§ Task 1:
Rewrite the records from the line with "class: Magnoliopsida" through the end of the records, replacing "locality" with "place of collection" and leaving everything else unchanged.

Sanchez vs. Rigos Facts: Nicolas Sanchez and Severina Rigos executed an instrument entitled “Option to Purchase,” whereby Mrs. Rigos “agreed, promised and committed … to sell” to Sanchez the sum of P1,510.00, a parcel of land situated within two (2) years from said date with the understanding that said option shall be deemed “terminated and elapsed,” if “Sanchez shall fail to exercise his right to buy the property” within the stipulated period. Inasmuch as several tenders of payment of the sum of Pl,510.00, made by Sanchez within said period, were rejected by Mrs. Rigos, Mr. Sanchez deposited said amount with the Court of First Instance and commenced against the latter the present action, for specific performance and damages. Defendant’s special defense: the contract between the parties “is a unilateral promise to sell, and the same being unsupported by any valuable consideration, by force of the New Civil Code, is null and void.” Issue: What is the proper application of Article 1479, NCC, re: ART. 1479. A promise to buy and sell a determinate thing for a price certain is reciprocally demandable. An accepted unilateral promise to buy or to sell a determinate thing for a price certain is binding upon the promissor if the promise is supported by a consideration distinct from the price. Held: There is no question that under article 1479 of the new Civil Code “an option to sell,” or “a promise to buy or to sell,” as used in said article, to be valid must be “supported by a consideration distinct from the price.” This is clearly inferred from the context of said article that a unilateral promise to buy or to sell, even if accepted, is only binding if supported by consideration. In other words, “an accepted unilateral promise can only have a binding effect if supported by a consideration which means that the option can still be withdrawn, even if accepted, if the same is not supported by any consideration. It is not disputed that the option is without consideration. It can therefore be withdrawn notwithstanding the acceptance of it by appellee. 4

Since there may be no valid contract without a cause or consideration, the promisor is not bound by his promise and may, accordingly, withdraw it. Pending notice of its withdrawal, his accepted promise partakes, however, of the nature of an offer to sell which, if accepted, results in a perfected contract of sale.

[Dataset items]
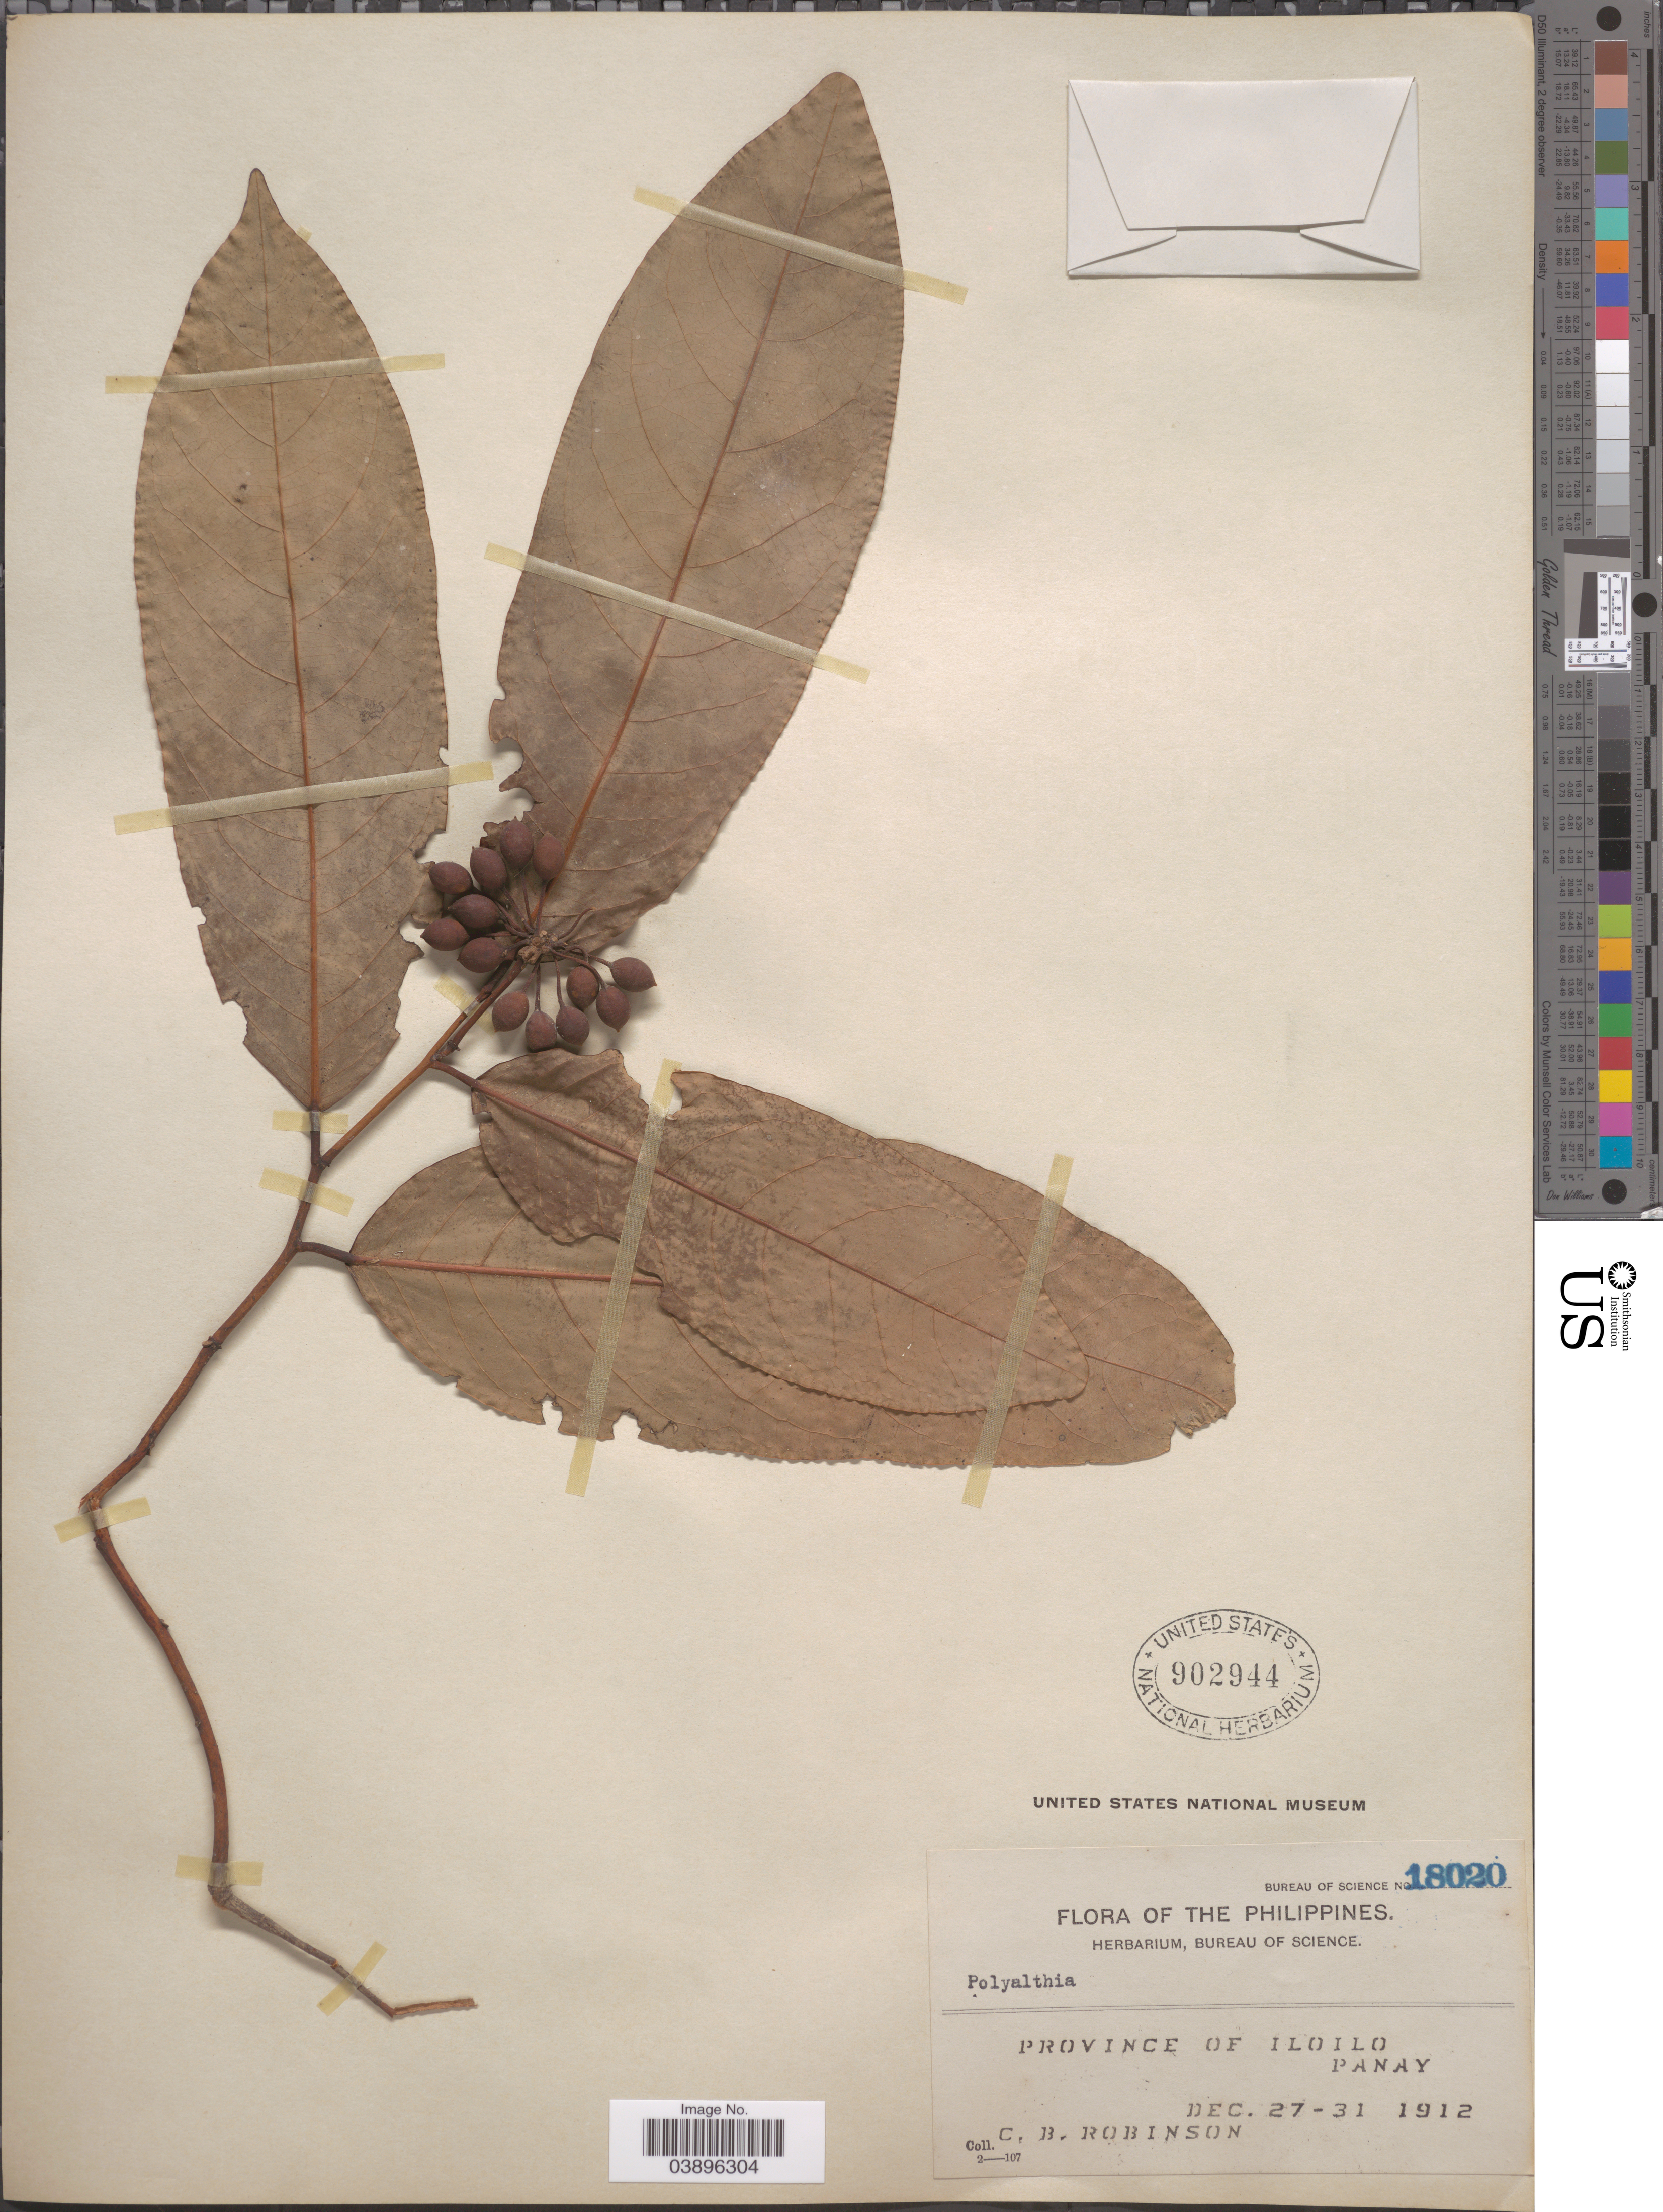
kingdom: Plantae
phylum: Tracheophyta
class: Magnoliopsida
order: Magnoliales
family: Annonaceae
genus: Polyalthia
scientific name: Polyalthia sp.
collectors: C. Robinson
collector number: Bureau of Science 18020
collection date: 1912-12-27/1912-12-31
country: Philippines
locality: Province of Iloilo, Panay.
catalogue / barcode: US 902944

§ Task 2:
In the case summary, where did Sanchez deposit the amount after Mrs. Rigos rejected his tenders of payment?

§ Finished answer 1:
class: Magnoliopsida
order: Magnoliales
family: Annonaceae
genus: Polyalthia
scientific name: Polyalthia sp.
collectors: C. Robinson
collector number: Bureau of Science 18020
collection date: 1912-12-27/1912-12-31
country: Philippines
place of collection: Province of Iloilo, Panay.
catalogue / barcode: US 902944

§ Finished answer 2:
With the Court of First Instance.